The show ran for two years during which time he starred opposite Catherine Zeta-Jones, Angela Lansbury, Bernadette Peters and the late Elaine Stritch. “Just getting to watch these legendary actresses perform every night was the biggest gift any young actor could wish for,” Hunter says.
Since then his career has taken him across the U.S. performing in: Camelot (Mordred) at the Two River Theater in Red Bank, New Jersey; The Pirates of Penzance (Frederic) at the 5th Avenue Theatre in Seattle; Cabaret (Cliff) at the Repertory Theatre of St. Louis, Cincinnati Playhouse in the Park and Sacramento Music Circus; and Fiddler on the Roof (Fyedka) with Pittsburgh Civic Light Opera, to name just a few.

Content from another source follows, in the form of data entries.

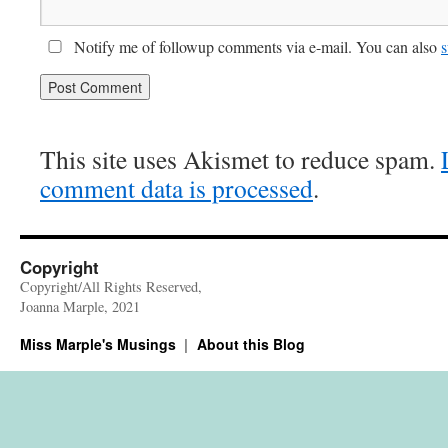
Notify me of followup comments via e-mail. You can also
s
This site uses Akismet to reduce spam.
comment data is processed
.
Copyright
Copyright/All Rights Reserved,
Joanna Marple, 2021
Miss Marple's Musings
About this Blog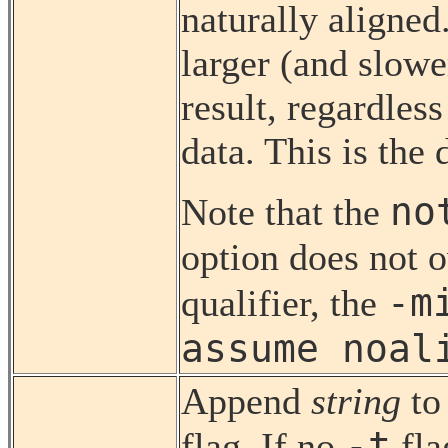
naturally aligned
larger (and slowe
result, regardless
data. This is the 
no
Note that the
option does not 
-m
qualifier, the
assume noal
Append
string
to
-t
flag. If no
fl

Back in DFW, the young actor was thrilled to finally land a role on his own turf—Ariel in The Tempest at the Dallas Theatre Center in 2011. “It took being cast on Broadway to land a role in Dallas,” he laughs.
What’s next? “My next big goal is to be back on Broadway,” Hunter says. “I need to constantly remind myself that there will always be movies, television, and live theater…that every time I don’t get a job that I really wanted, there will always be another opportunity. Art isn’t ever going to disappear.”